病気は予防から…犬のワクチン接種のすすめ

 春は予防接種のシーズンです。特に犬は予防の種類が多い為、予防のし忘れがないよう飼主様に気を付けていただきたい事です。

 今回は、ワクチン接種によって予防できる病気について詳しく書いていこうと思います。ホームページ内でも「予防接種について」の案内がありますので、併せて読んで頂けると幸いです。

 

 

■ 犬ジステンパー

   40度以上の高熱、目やに、鼻水が出て、元気や食欲がなくなり、嘔吐・下痢といっ  

  た消化器症状も出ます。病気が進行してくると、神経系が侵され麻痺などの後遺症が 

  残る場合があります。死亡率の高い病気です。

   またフェレットにも移る病気です。フェレットも予防接種が必要となりますので

  ご希望の方はご予約下さい。

 

 

■ 犬パルボウイルス感染症

   激しい嘔吐や下痢を起こし、食欲がなくなり、急激に衰弱してきます。重篤化した

  場合、脱水症状が進み、短時間で死亡する事があります。伝染力が非常に強く、死亡 

  率が高い病気です。

 

 

■ 犬アデノウイルス2型感染症(犬伝染性喉頭気管炎) 

        発熱、食欲不振、くしゃみ、鼻水、短く乾いた咳といった風邪のような症状がみら
  れます。悪化すると肺炎を起こし死亡する可能性もあります。またの名を「ケンネル
  コフ」とも呼ばれます。

 


 

■ 犬パラインフルエンザウイルス感染症

   犬アデノウイルス2型感染症と同様に、風邪に似た症状がみられます。混合感染や
  二次感染が起こると重症化しやすく、死亡することもあります。伝染性が非常に強い
  と言われています。

 

 

■ 犬伝染性肝炎

   肝臓に炎症が起こり、発熱、嘔吐、下痢、腹痛などの症状がみられます。軽度の場
  合は軽い発熱や鼻水が出る程度ですが、重度の場合は肝臓の機能不全による肝性脳症
  や低血糖からくる神経症状や出血傾向がみられます。また脳炎が起こることもありま
  す。生後1年未満の子犬が感染すると、死亡する可能性が高くなります。
   回復期にはブルーアイ(角膜が浮腫を起こし、青白く濁って見える)や前部ブドウ
  膜炎が見られます。これは通常回復していきますが、時に緑内障や角膜潰瘍に進行す
  ることがあります。

 

 

■ 犬コロナウイルス感染症

   犬コロナウイルスの病原性は弱く、成犬に感染しても症状の現れない事が多いで
  す。症状が現れた場合は軽い下痢や食欲の低下、嘔吐といった症状が見られます。  

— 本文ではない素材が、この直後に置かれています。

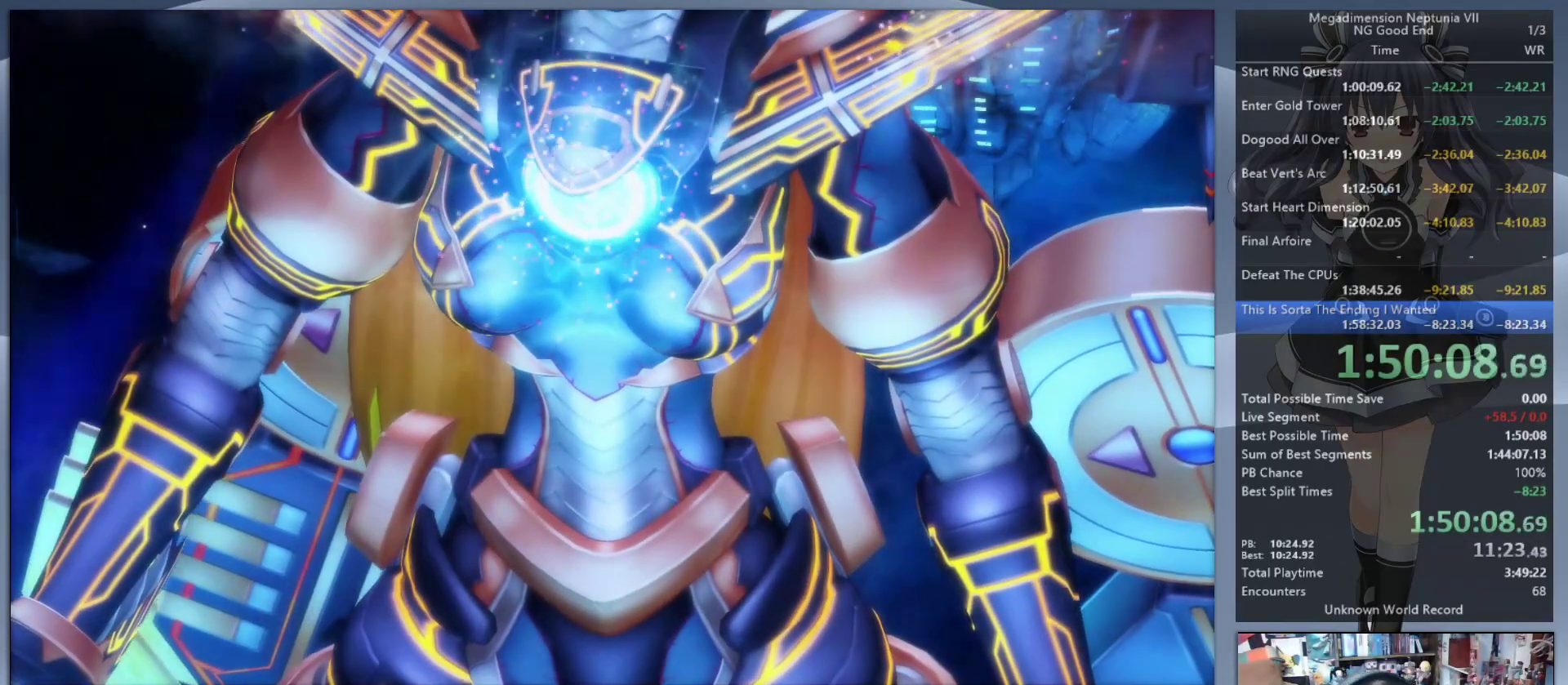
{"buttons": ["CROSS", "L2"], "left_stick": "center", "right_stick": "center", "events": [[67, "CROSS", "down"], [167, "CROSS", "up"], [233, "CROSS", "down"], [333, "CROSS", "up"], [400, "CROSS", "down"]]}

   ただし子犬が感染した場合は、症状が強く現れることがあり、下痢が長引く場合は
  脱水症状を起こしやすくなりますまた他の病気との混合感染では重症化する事もあ
  ります。
  

■ 犬レプトスピラ感染症

   人獣共通感染症(ズーノーシス)です。山奥にいる野ネズミの糞尿からレプトスピ
  ラという細菌に感染し発症します。
   レプトスピラにはカニコーラ型とイクテロヘモラジー型があります。

   カニコーラ型は高熱、食欲不振、結膜の充血、嘔吐や血便などの症状が現れ、末期
  には脱水や尿毒症を起こし、2~3日以内に死亡することがあります。
   イクテロヘモラジー型は黄疸、嘔吐、下痢、歯肉からの出血などの症状がみられま
  す。症状の重いことが多く、ひどい場合は発病後わずか数時間から数日で亡くなるケ
  ースも見られます。

   現在、北海道で感染したとの報告は受けていないのですが、山奥に行かれる方や道
  外の犬との接触がある方は積極的に予防した方が良いと思います。

 

 

 混合ワクチンの種類がいくつかあります。

  • 5種で予防できる病気

   犬ジステンパー、犬パルボウイルス感染症、犬アデノウイルス2型感染症、

   犬パラインフルエンザウイルス感染症、犬伝染性肝炎

   5種は伝染性・死亡率が高いものを予防できる最低限のワクチンになります。

  • 6種で予防できる病気

   5種に犬コロナウイルス感染症を追加したもの。

  • 7種で予防できる病気

   5種に犬レプトスピラ感染症(2種類)を追加したもの。

  • 8種は上記の病気全てを予防できます。

 

 当院では、飼主様とワンちゃんの生活の様子をお聞きして、どの種類のワクチンが合うかを相談させて頂いています。また年一回の追加接種と共に健康診断も合わせて行っています。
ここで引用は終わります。